Федюнин, облокотившийся рядом со мной на горячий огрызок колонны, произнёс:
– Что вы скажете за эту облаву, Джон?! Такая облава – это просто обморок и письма маме из плена, мама, мама, не верьте Йосе!
– Кеша! Перед нами спектакль! – Друг Лёша принёс нам запотевшую колу. – Создание напряжения через точки переплетения судеб, сеть миродержца обрушивается на нас сверху, тяжестью своей разрушая надежды зрителя. Вон тот, в белой рубашке, которого в фургон запихивают… да, вон тот, страшенный! Он наверняка сороковой сын вождя, зимбабвийский интеллектуал, либерал и сибарит, эстет и сластолюбец. Неординарная личность. Молоко львиц, всё такое. А руки ему крутит какое-то местное полицейское убожество, кипячёный бюджетный плод социализации европейских идиотов. Вот так Европа смешивает возможности и реальности! Рассудок и порыв. Так она указует нам пределы…

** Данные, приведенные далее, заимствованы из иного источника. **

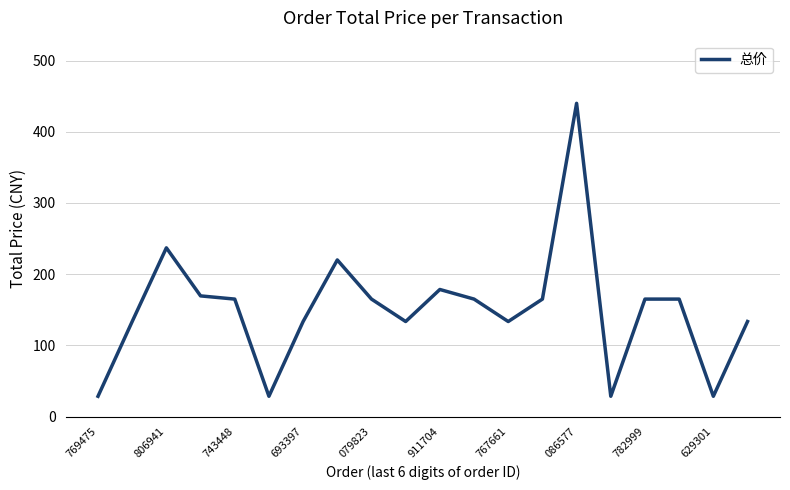

What is the maximum value shown in the chart?

440.0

– Лёш! А ты помнишь, как в Новом Орлеане проснулся в похмельном ужасе в гостинице? И в одних трусах орал на гостиничном балконе в музыкально-духовую процессию лоснящихся толстых музыкантов: «Понаехали тут, черножопые!» Не забыл? – спросил я, вытирая лоб мятым клетчатым платком.
Не люблю, когда про негров плохо говорят.
Востребованность
Вчерашний вечер прошёл очень интересно. Иннокентия Федюнина, нашего доступного интеллектуала, чуть было не свели со двора какие-то хлипкие пидорки. Подманили его стаканчиком, он к ним подсел, портовая наша гордость, и чуть в трясину не ухнул. Доверчив.
– Куда ты, Кеша? – спросили мы его, объяснив в семи кратких словах то, что его может ожидать.
Иннокентий Сергеевич (кандидат юридических наук) зарделся. По всему было видно, что паразит шокирован, но, с другой стороны, востребованность приятна всем.